The hotels added to the portfolio are Courtyard Chicago Elmhurst/Oakbrook Area; Hyatt Place Minneapolis Airport-South; Courtyard Jacksonville Airport Northeast; Residence Inn Jacksonville Airport; Hampton Inn Grand Rapids-North; SpringHill Suites Grand Rapids-North; Hampton Inn East Lansing; Hampton Inn Boston/Peabody; Homewood Suites by Hilton Boston-Peabody; Hampton Inn Champaign/Urbana; Hampton Inn & Suites Nashville/Franklin (Cool Springs); Hyatt Place Las Vegas; and  Holiday Inn Charleston – Mount Pleasant.

The relationship between the companies is nothing new. In fact, earlier this year, Crestline added 34 properties to its portfolio in conjunction with ARC Hospitality’s acquisition of the Equity Inns portfolio from Goldman Sachs.

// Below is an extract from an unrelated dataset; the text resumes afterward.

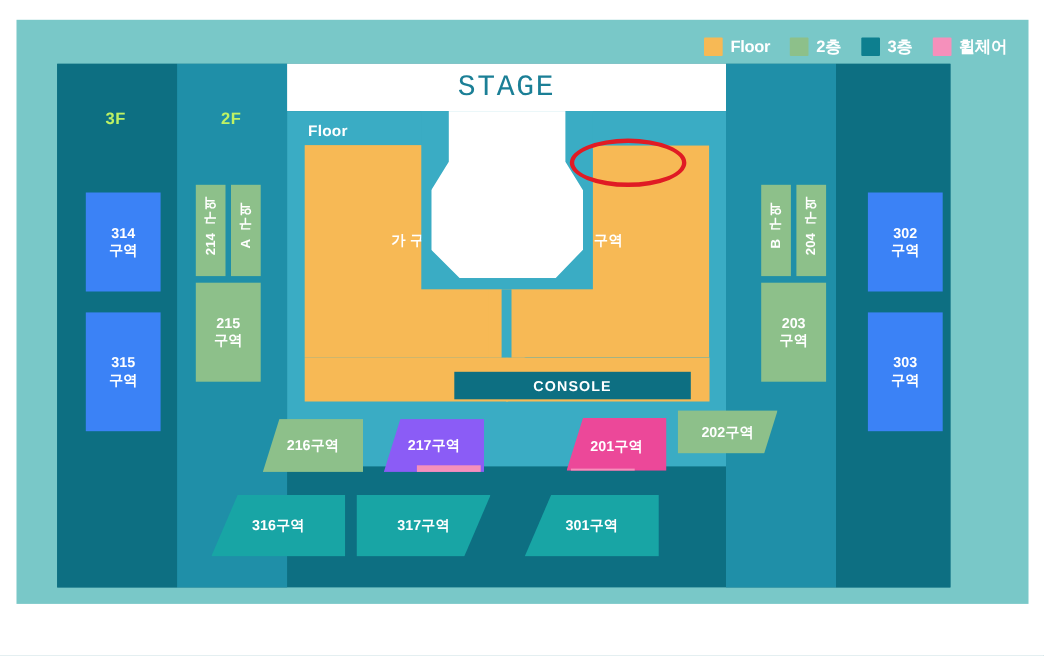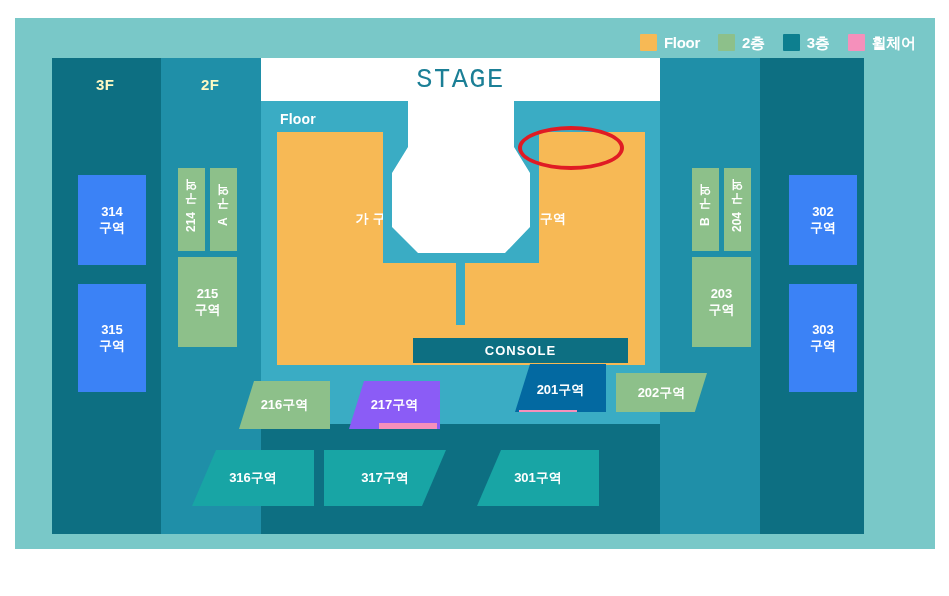"3F" .floor-label-txt { color: #fef9c3 -> #bef264; margin-top: none -> 24px }
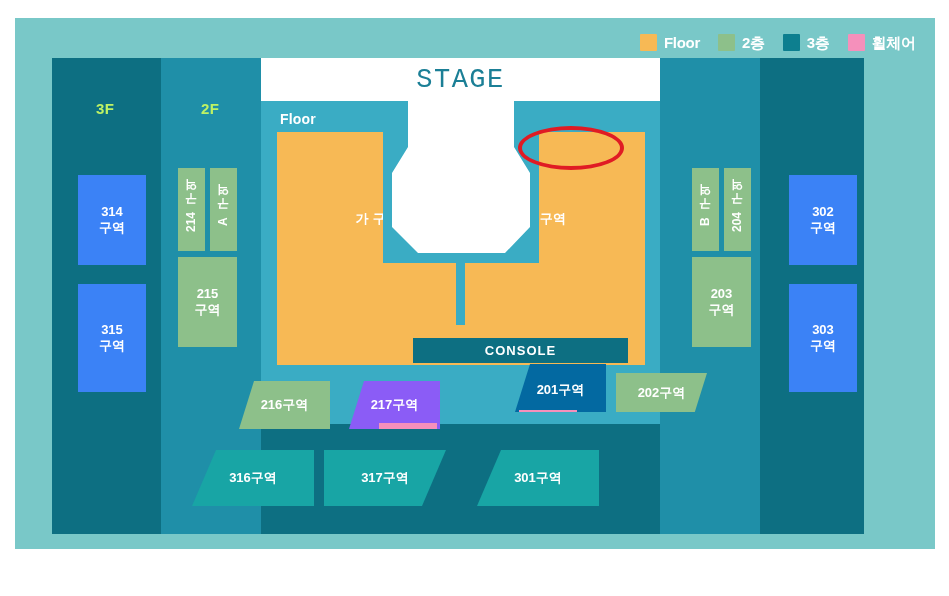"201구역" div.trap { background: #0369a1 -> #ec4899; top: 306px -> 322px }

“ARC Hospitality seeks to engage best-in-class management companies to operate its hotel portfolio,” Mark Fowler, ARC Hospitality’s vice president, said in a prepared statement. “We are excited about growing the number of Crestline-managed properties in our portfolio given their demonstrated asset management expertise and ability to drive RevPAR at their managed hotels.”

According to the March 2015 edition of PKF Hospitality Research’s Hotel Horizons, the U.S. lodging industry will continue to achieve very strong growth in RevPAR during both 2015 and 2016. The report further forecasts that the composition of the factors driving the RevPAR is starting to shift with record-setting occupancy yielding ground to growing average daily rates.

“In 2015, RevPAR growth will be achieved by healthy increases in both occupancy and ADR, similar to the pattern we have seen since 2011,” R. Mark Woodworth, senior managing director of PKF-HR, said in the report. “However, beginning in 2016, we are forecasting that ADR gains will be the dominant, if not sole, driver of RevPAR growth through 2019.”